Z ubytków odnotujmy wypożyczenie z opcją transferu definitywnego Adama BUKSY do Pogoni Szczecin. Na miedziowym pokładzie pojawili się nowi zawodnicy. Z głębokich rezerw Legii Warszawa na rok wypożyczono Łukasza Monetę, a z Wisły Kraków na wiosnę Rafała Pietrzaka.
Nie trudno nie oprzeć się wrażeniu iż Zagłębie mające mimo wszystko aspiracje zaczęło w przerwie zimowej sprowadzając... piłkarski szrot. Przyjście Monety z rezerw Legii sprawia iż trzeba ponownie zastanawiać się nad koncepcją sprzed kilku lat kiedy to ówczesne władze Zagłębia namawiane były przez decydentów z KGHM aby utworzyć w Lubinie klub filialny Legii. Transfer Monety w sytuacji, kiedy podobno za grube miliony perełką Zagłębia jest Akademia Piłkarska woła po prostu o pomstę do nieba. A warto wiedzieć iż w centrali KGHM nie brak ludzi, którzy chcieliby przyjrzeć się bliżej funkcjonowaniu wspomnianej Akademii Piłkarskiej. Bo, jak się zdaje eldorado dla kilku osób nie ma żadnego przełożenia na efektywność w dostarczaniu talentów do pierwszej drużyny...
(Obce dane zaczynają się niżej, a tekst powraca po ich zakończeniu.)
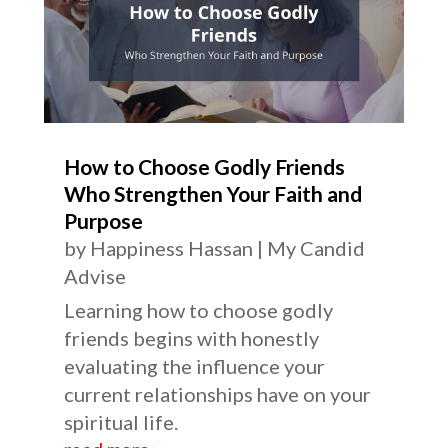
How to Choose Godly Friends
Who Strengthen Your Faith and
Purpose
by
Happiness Hassan
|
My Candid
Advise
Learning how to choose godly
friends begins with honestly
evaluating the influence your
current relationships have on your
spiritual life.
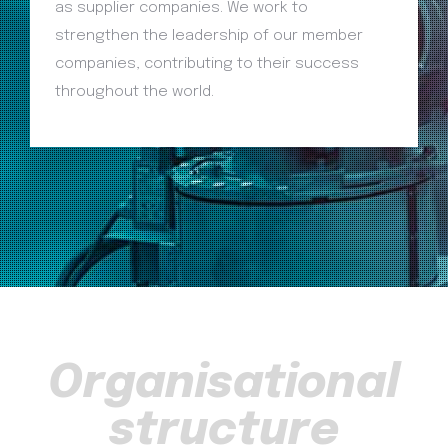
as supplier companies. We work to
strengthen the leadership of our member
companies, contributing to their success
throughout the world.
Organisational
structure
Podobnie jest z półrocznym wypożyczenie Pietrzaka z krakowskiej Wisły. Zagłębie ma aspiracje a sprowadza zawodnika, który w swoim klubie jesienią co najwyżej "czyścił buty" po treningu Sadlokowi. Coś to nie gra... No chyba, że zrozumiemy iż dyrektorem sportowym Zagłębia Dariusz Motała, który transferował Pietrzaka do krakowskiej Wisły.
Przed laty wątpliwą sławą Zagłębia było sprowadzanie całymi wagonami piłkarskiego szrotu z Bałkanów, potem z Afryki. Teraz podobno zmienił się jedyne kierunek... I nie zamydli oczu fakt iż na pierwszym treningu pojawiło się trzech zawodników z 3-ligowych rezerw.